Food and I have had difficulty getting along most of my life. Well, actually it’s more the food I like or don’t like not getting along with what people in my life think I should and shouldn’t like.
One of my earliest memories was getting in trouble my first day of kindergarten because I ate the one thing I liked and then refused to eat the rest of the lunch provided by the school (I brought my own lunch after that until I graduated high school). I remember being shamed and ridiculed by the teacher overseeing the cafeteria in front of all my peers.
I was told frequently by teachers and friends’ parents that I “shouldn’t be such a picky eater” and I “needed to learn to eat like a normal person” or that “if I was your mother I’d make you eat normal” or that I was being a spoiled brat and there were starving kids in X country who would love to eat what I was refusing.
There was a lot of “concerned statements” about my poor health and how I wouldn’t develop properly because I was so picky.

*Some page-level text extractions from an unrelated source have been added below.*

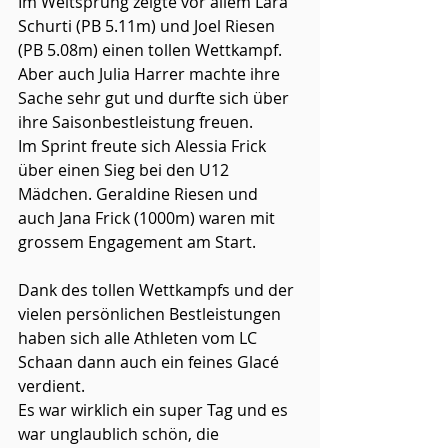
Im Weitsprung zeigte vor allem Lara 
Schurti (PB 5.11m) und Joel Riesen 
(PB 5.08m) einen tollen Wettkampf. 
Aber auch Julia Harrer machte ihre 
Sache sehr gut und durfte sich über 
ihre Saisonbestleistung freuen.
Im Sprint freute sich Alessia Frick 
über einen Sieg bei den U12 
Mädchen. Geraldine Riesen und 
auch Jana Frick (1000m) waren mit 
grossem Engagement am Start.
Dank des tollen Wettkampfs und der 
vielen persönlichen Bestleistungen 
haben sich alle Athleten vom LC 
Schaan dann auch ein feines Glacé 
verdient.
Es war wirklich ein super Tag und es 
war unglaublich schön, die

Those voices still live in my head – a lot more than I’d like. I still struggle with a lot of self-judgment and self-criticism around food, eating, and my weight. I’m doing some intense work with my coach to finally make peace with food and eating. I want to enjoy social gatherings and cook-outs and potlucks with friends. I want to enjoy what I’m eating – whatever it is – while I’m eating it and not feel hot with shame or guilt after I’m done.
I’m still working at it. And something my coach said to me in our session on Tuesday made me stop and think about my history with food in an entirely differently way. I don’t remember her exact statement, but it was something about picky eating, authenticity, and doing my work in the world.
What her statement made me realize is that food has been the one place in my life in which I have always stayed true to myself. When my body told me that something wasn’t right for it, I listened. Not only did I listen, I have stood against pressure, ridicule, judgment, judgment guised as “concern,” insensitive jokes and more from parents, teachers, friends’ parents, and friends to stay true to myself about it – from as young as age 3-4 (that I can recall).
It seems like such a silly thing sometimes, food, to have had such a huge impact on my life. It might just turn out to be my biggest teacher, in the end.
Despite this realization, I haven’t yet quite silenced all those critical voices in my head around food. I am, however, realizing that whatever the current challenge in my life may be, I am capable of holding fast and true to my authentic self.
Regardless of what other people think of what I do, or of me, my job is to listen to me and to follow my own inner guidance. I am happiest when I listen to myself. I live my best life when I stay true to my authentic self, even when it goes against the norm.
How about you? Where have you or can you stay true to you regardless of outside voices or social norms?